Até agora todos os homens que tivessem tido relações homossexuais após 1977 estavam automaticamente proibidos de dar sangue no Canadá. O país decidiu agora alterar a lei de 1983 e permitir as doações por parte dos homossexuais, mas com uma excepção que está a gerar polémica: os dadores devem ter cumprido um período de celibato de pelo menos cinco anos.

O anúncio foi feito pelo Ministério da Saúde daquele país e a ideia é que a nova legislação entre em vigor já neste Verão, substituindo as anteriores regras que na prática vedavam a doação de sangue a todos os homossexuais, uma vez que punha como limite que a última relação sexual tivesse sido anterior a 1977 – uma data que está relacionada com a posterior identificação do vírus da imunodeficiência humana, tendo algumas pessoas sido infectadas através de transfusões de sangue por na altura não se realizarem os testes que se fazem actualmente.

A mudança, explica a AFP, partiu de uma proposta feita em Dezembro por duas organizações que recolhem sangue no Canadá. As associações apresentaram ao Ministério da Saúde vários dados científicos que demonstram que neste momento já é possível analisar qualquer dador de sangue em pouco tempo e com segurança, com o objectivo de detectar tanto o VIH como outras doenças.

O efeito perverso das restrições
Aliás, investigadores de vários países têm vindo a argumentar que estas restrições estão desactualizadas, tendo em conta os desenvolvimentos tecnológicos do teste para o VIH e que, além disso, há vários grupos com riscos e aos quais não são impostas restrições. O Reino Unido também só aboliu esta restrição em 2011, mas ela ainda vigora, por exemplo, nos Estados Unidos. Além disso, há estudos que mostram que a proibição de os homossexuais doarem sangue pode ter o efeito perverso de estes mentirem sobre as suas práticas sexuais.

# O QUE FAZER:
Prossiga o texto sobre a nova regra canadiana para a doação de sangue por homossexuais a partir da última frase apresentada. Os itens apresentados a seguir não são necessários.

# Conteúdo transcrito das páginas:

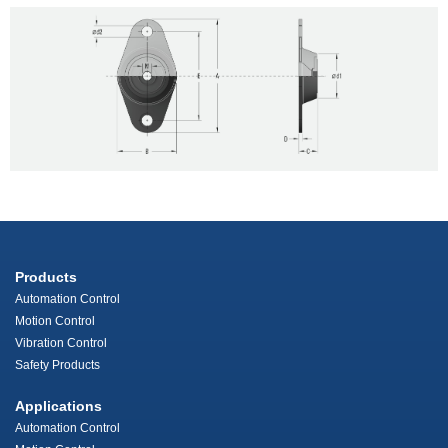
Products
Automation Control
Motion Control
Vibration Control
Safety Products
Applications
Automation Control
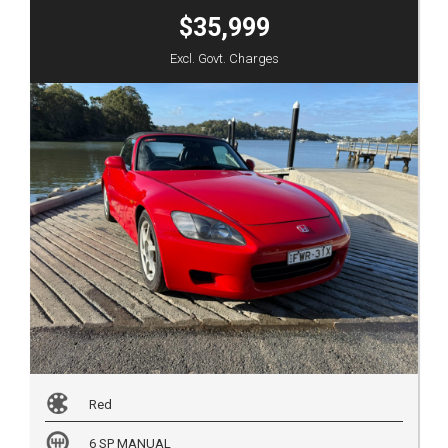
$35,999
Excl. Govt. Charges
Red
6 SP MANUAL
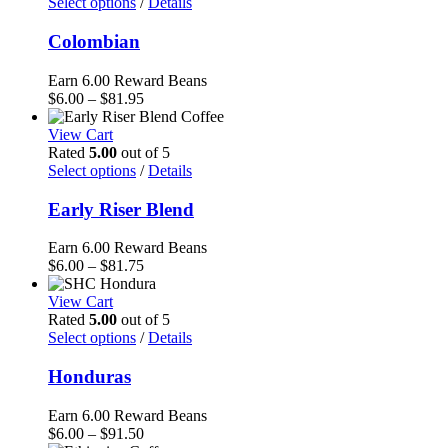
$91.50
Select options
/
Details
Colombian
Earn 6.00 Reward Beans
Price
$
6.00
–
$
81.95
range:
$6.00
View Cart
through
Rated
5.00
out of 5
$81.95
Select options
/
Details
Early Riser Blend
Earn 6.00 Reward Beans
Price
$
6.00
–
$
81.75
range:
$6.00
View Cart
through
Rated
5.00
out of 5
$81.75
Select options
/
Details
Honduras
Earn 6.00 Reward Beans
Price
$
6.00
–
$
91.50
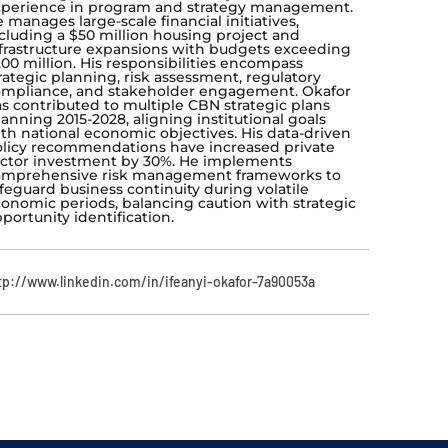
perience in program and strategy management.
 manages large-scale financial initiatives,
cluding a $50 million housing project and
frastructure expansions with budgets exceeding
00 million. His responsibilities encompass
rategic planning, risk assessment, regulatory
mpliance, and stakeholder engagement. Okafor
s contributed to multiple CBN strategic plans
anning 2015-2028, aligning institutional goals
th national economic objectives. His data-driven
licy recommendations have increased private
ctor investment by 30%. He implements
omprehensive risk management frameworks to
feguard business continuity during volatile
onomic periods, balancing caution with strategic
portunity identification.
tp://www.linkedin.com/in/ifeanyi-okafor-7a90053a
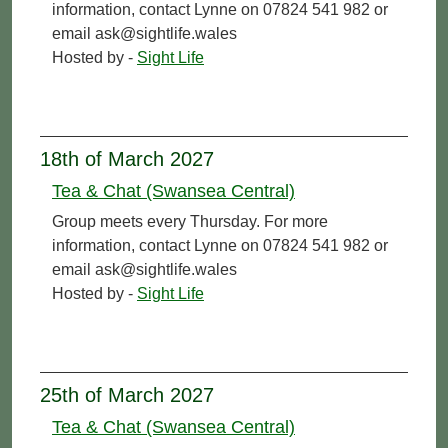
information, contact Lynne on 07824 541 982 or
email ask@sightlife.wales
Hosted by -
Sight Life
18th of March 2027
Tea & Chat (Swansea Central)
Group meets every Thursday. For more
information, contact Lynne on 07824 541 982 or
email ask@sightlife.wales
Hosted by -
Sight Life
25th of March 2027
Tea & Chat (Swansea Central)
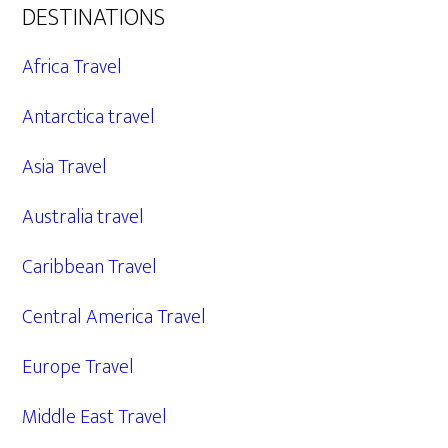
DESTINATIONS
Africa Travel
Antarctica travel
Asia Travel
Australia travel
Caribbean Travel
Central America Travel
Europe Travel
Middle East Travel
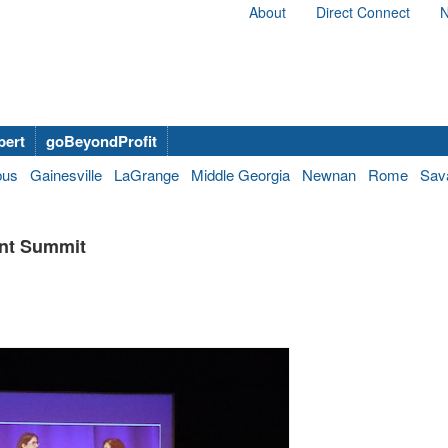
About
Direct Connect
N
bert
goBeyondProfit
bus
Gainesville
LaGrange
Middle Georgia
Newnan
Rome
Sav
ent Summit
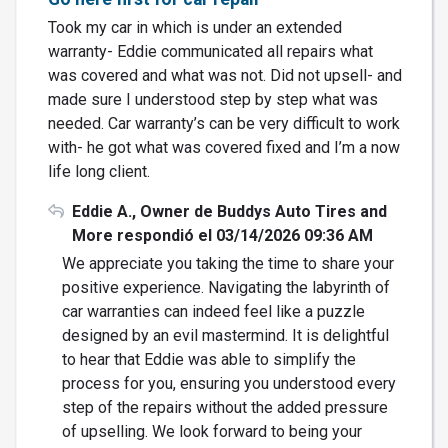
Took my car in which is under an extended
warranty- Eddie communicated all repairs what
was covered and what was not. Did not upsell- and
made sure I understood step by step what was
needed. Car warranty’s can be very difficult to work
with- he got what was covered fixed and I’m a now
life long client.
Eddie A., Owner de Buddys Auto Tires and
More respondió el 03/14/2026 09:36 AM
We appreciate you taking the time to share your
positive experience. Navigating the labyrinth of
car warranties can indeed feel like a puzzle
designed by an evil mastermind. It is delightful
to hear that Eddie was able to simplify the
process for you, ensuring you understood every
step of the repairs without the added pressure
of upselling. We look forward to being your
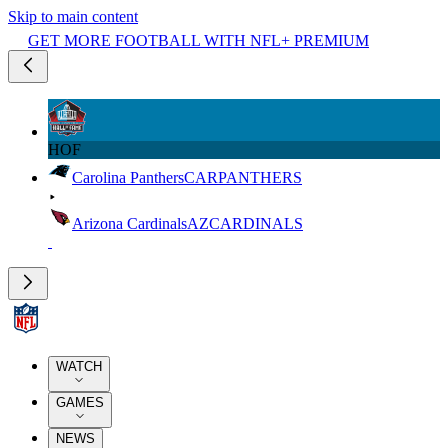
Skip to main content
GET MORE FOOTBALL WITH NFL+ PREMIUM
HOF
Carolina Panthers
CAR
PANTHERS
Arizona Cardinals
AZ
CARDINALS
WATCH
GAMES
NEWS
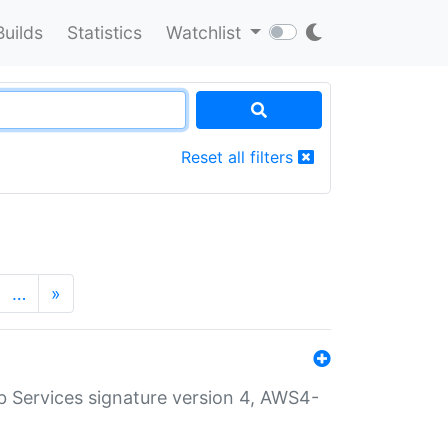
Builds
Statistics
Watchlist
Reset all filters
…
»
 Services signature version 4, AWS4-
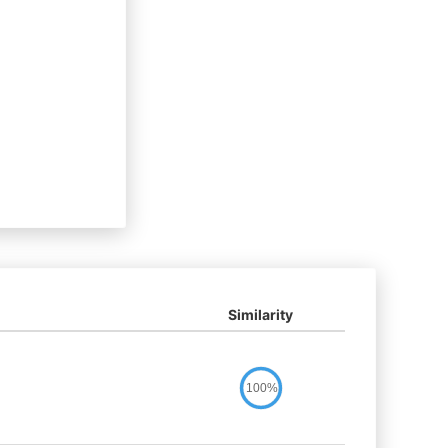
Similarity
100%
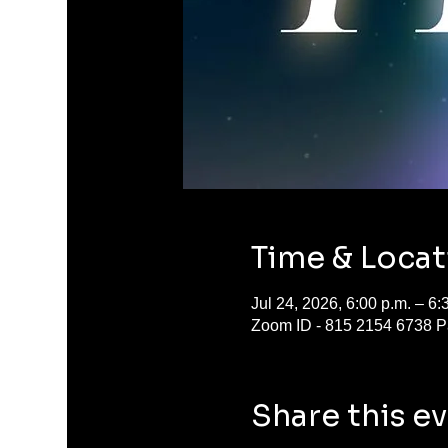
Time & Locat
Jul 24, 2026, 6:00 p.m. – 6
Zoom ID - 815 2154 6738 P
Share this e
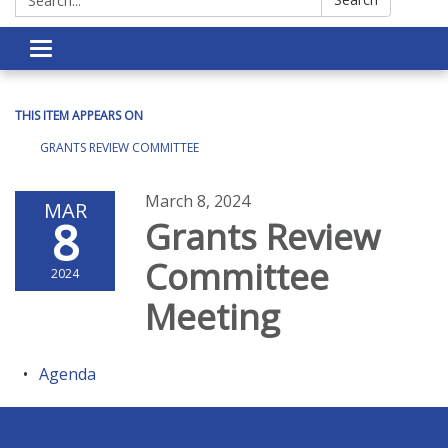
Toggle navigation
THIS ITEM APPEARS ON
GRANTS REVIEW COMMITTEE
March 8, 2024
MAR
8
Grants Review
Committee
2024
Meeting
Agenda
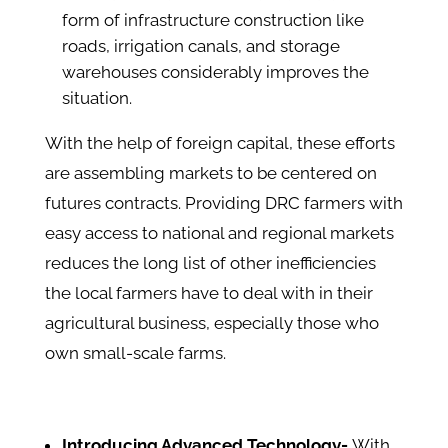
form of infrastructure construction like
roads, irrigation canals, and storage
warehouses considerably improves the
situation.
With the help of foreign capital, these efforts
are assembling markets to be centered on
futures contracts. Providing DRC farmers with
easy access to national and regional markets
reduces the long list of other inefficiencies
the local farmers have to deal with in their
agricultural business, especially those who
own small-scale farms.
Introducing Advanced Technology-
With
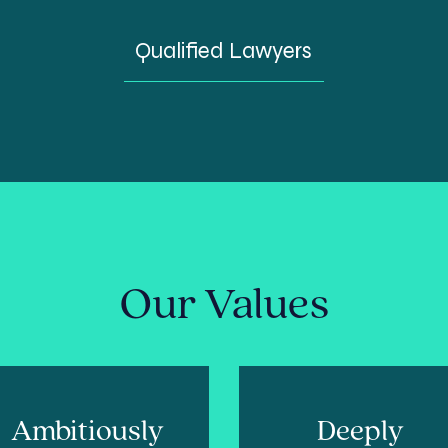
Qualified Lawyers
Our Values
Ambitiously
Deeply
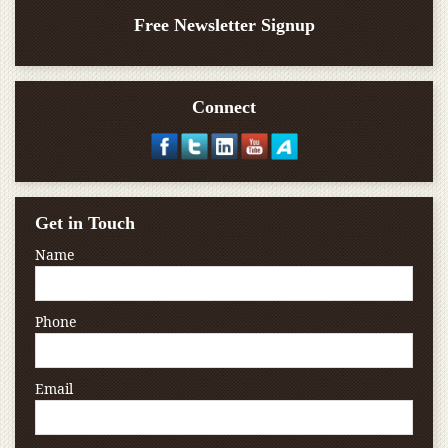
Free Newsletter Signup
Connect
Get in Touch
Name
Phone
Email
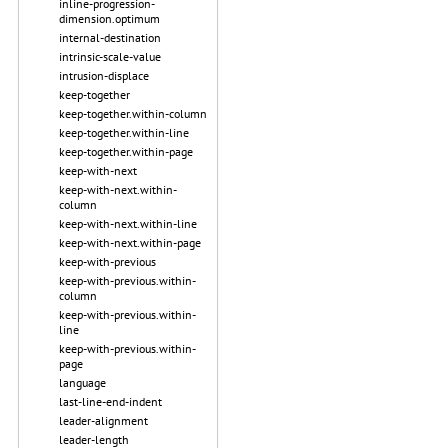
inline-progression-
dimension.optimum
internal-destination
intrinsic-scale-value
intrusion-displace
keep-together
keep-together.within-column
keep-together.within-line
keep-together.within-page
keep-with-next
keep-with-next.within-
column
keep-with-next.within-line
keep-with-next.within-page
keep-with-previous
keep-with-previous.within-
column
keep-with-previous.within-
line
keep-with-previous.within-
page
language
last-line-end-indent
leader-alignment
leader-length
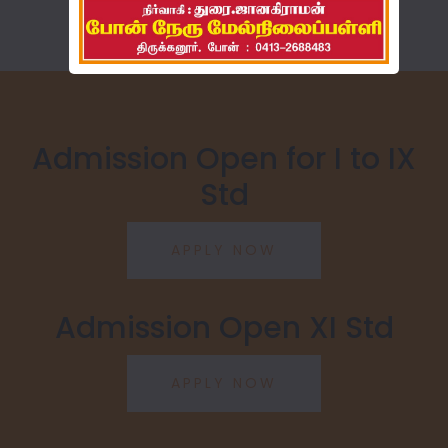
Admission Open for I to IX
Std
Admission Open XI Std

# RESPOSTA ESCRITA:
Segundo o comunicado do Ministério da Saúde canadiano, o país é considerado pela Organização Mundial de Saúde como um dos locais com normas mais restritivas nesta matéria, mas a tutela está “convicta que a mudança não comprometerá a segurança do abastecimento de sangue”.

A vice-presidente dos Serviços Canadianos de Sangue, Dana Devine, citada por meios de comunicação canadianos, reconheceu que a mudança é uma evolução mas que, mesmo assim, não agradará a todos, esperando que com o tempo seja possível fazer novas alterações à legislação. “Estamos a trabalhar para tornar possível que outras pessoas possam vir a dar sangue, mas ainda não estamos onde poderíamos estar para este grupo de pessoas em particular”, disse. Ainda assim, Devine recordou que a abertura é um grande passo por exemplo para homens que tenham sido violados ou que tenham tido um único contacto com outros homens há décadas e que mesmo assim não podiam dar sangue.

O presidente da Gai Ecoute, um dos principais centros de apoio a gays e lésbicas do Quebeque, Laurent McCutcheon, disse à AFP que a mudança marca “um progresso” e que é “um passo no bom caminho”, apesar de lamentar que se continue a impor o celibato de cinco anos em vez de se avaliar o risco de qualquer dador em qualquer momento. Por exemplo, a um heterossexual com múltiplos parceiros apenas é exigido que adie a doação pelo período de um ano.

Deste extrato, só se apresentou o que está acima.